Eleazar made no reply but a despairing groan, and went out to find a safe hiding-place for his chests. But when Miriam and he were alone together again he said reproachfully—
“Thinkest thou the angels of God will build walls of fire around these Gentiles? As they have done unto us so shall it be done unto them.”
“I know not,” was Miriam’s reply. “I was thinking of the old words, ‘Should I not spare Nineveh, the great city, wherein are more than six score thousand persons that cannot discern between their right hand and their left, and also much cattle?’”
“But that,” said Eleazar, “is in the Book of Jonah, a wonderful and mysterious apologue, which it is dangerous for the people who know not the law, especially for women, to interpret.”
That evening Ethne reminded Baithene that a monk of Tours had given them on the second tablet a letter to Lupus, Bishop of Troyes—the very man whose prayers, as Eleazar’s acquaintance had said, made a wall of fire round the city.
Eleazar had found the introduction to Bishop Anianus of Orleans too satisfactory for him to refuse that the captives should make use of this second tablet. The next morning, therefore, Ethne and Baithene went to the church to present their introduction. The good, aged Bishop himself lay prostrate before the altar in sackcloth and ashes. After a time he rose, lifted his hands in benediction, and went forth through the streets at the head of a procession of clergy and people, also in penitential robes of sackcloth, with ashes on their heads, chanting litanies. Ethne and Baithene followed. They had been impressed by the power and light in the sunken eyes and on the worn and hollow face of the Bishop; but they had little hope of getting near the holy man himself, until, as he entered his own door, they saw him pause on the threshold, that the poor mothers might draw near for him to lay his hands on their children and bless them. Then Ethne and Baithene ventured to press near, and present him with the old monk’s tablet. It was at once accepted with a gracious welcome, and the brother and sister were led into the house, and committed to the care of an aged priest.
“Alas! my children,” he said, “I fear you have come to the very den of the lion. Attila and the Huns are at our doors; walls and gates we have none. This very morning the tramp of the host has been heard, and the Bishop is to lead us forth in solemn procession to plead with Attila for mercy. Perhaps you will help us more by your prayers than we can help you.”

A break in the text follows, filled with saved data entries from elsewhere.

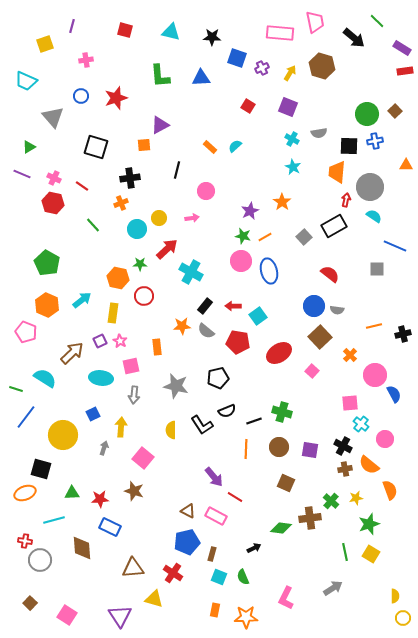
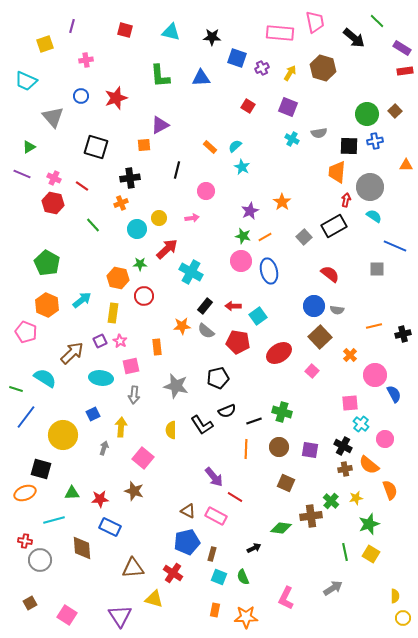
brown hexagon at (322, 66): moved 1 px right, 2 px down
cyan star at (293, 167): moved 51 px left
brown cross at (310, 518): moved 1 px right, 2 px up
brown square at (30, 603): rotated 16 degrees clockwise
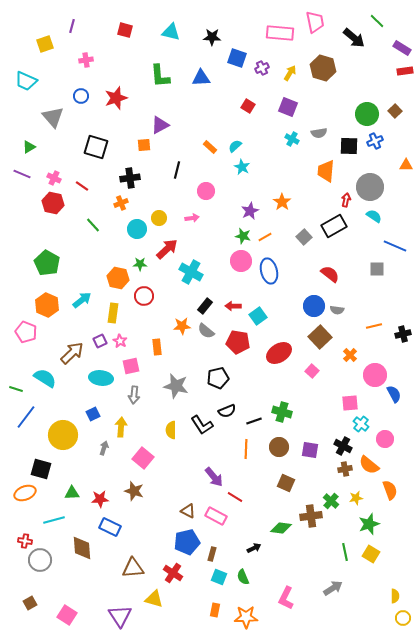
blue cross at (375, 141): rotated 14 degrees counterclockwise
orange trapezoid at (337, 172): moved 11 px left, 1 px up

It was indeed too true. The savage cries of the horsemen, the heavy grind of the wagons, all the signs of the advance of the savage horde, with which they had grown so terribly familiar during the siege of Orleans, were around them again, growing louder and louder, nearer and nearer, every hour. And there was absolutely no defence; no walls, no garrison, nothing but a multitude of unwarlike citizens, with the women and children; absolutely no defence but faith and prayer.
When the brother and sister returned to Eleazar, they found him far more gentle than usual, and reproaching himself.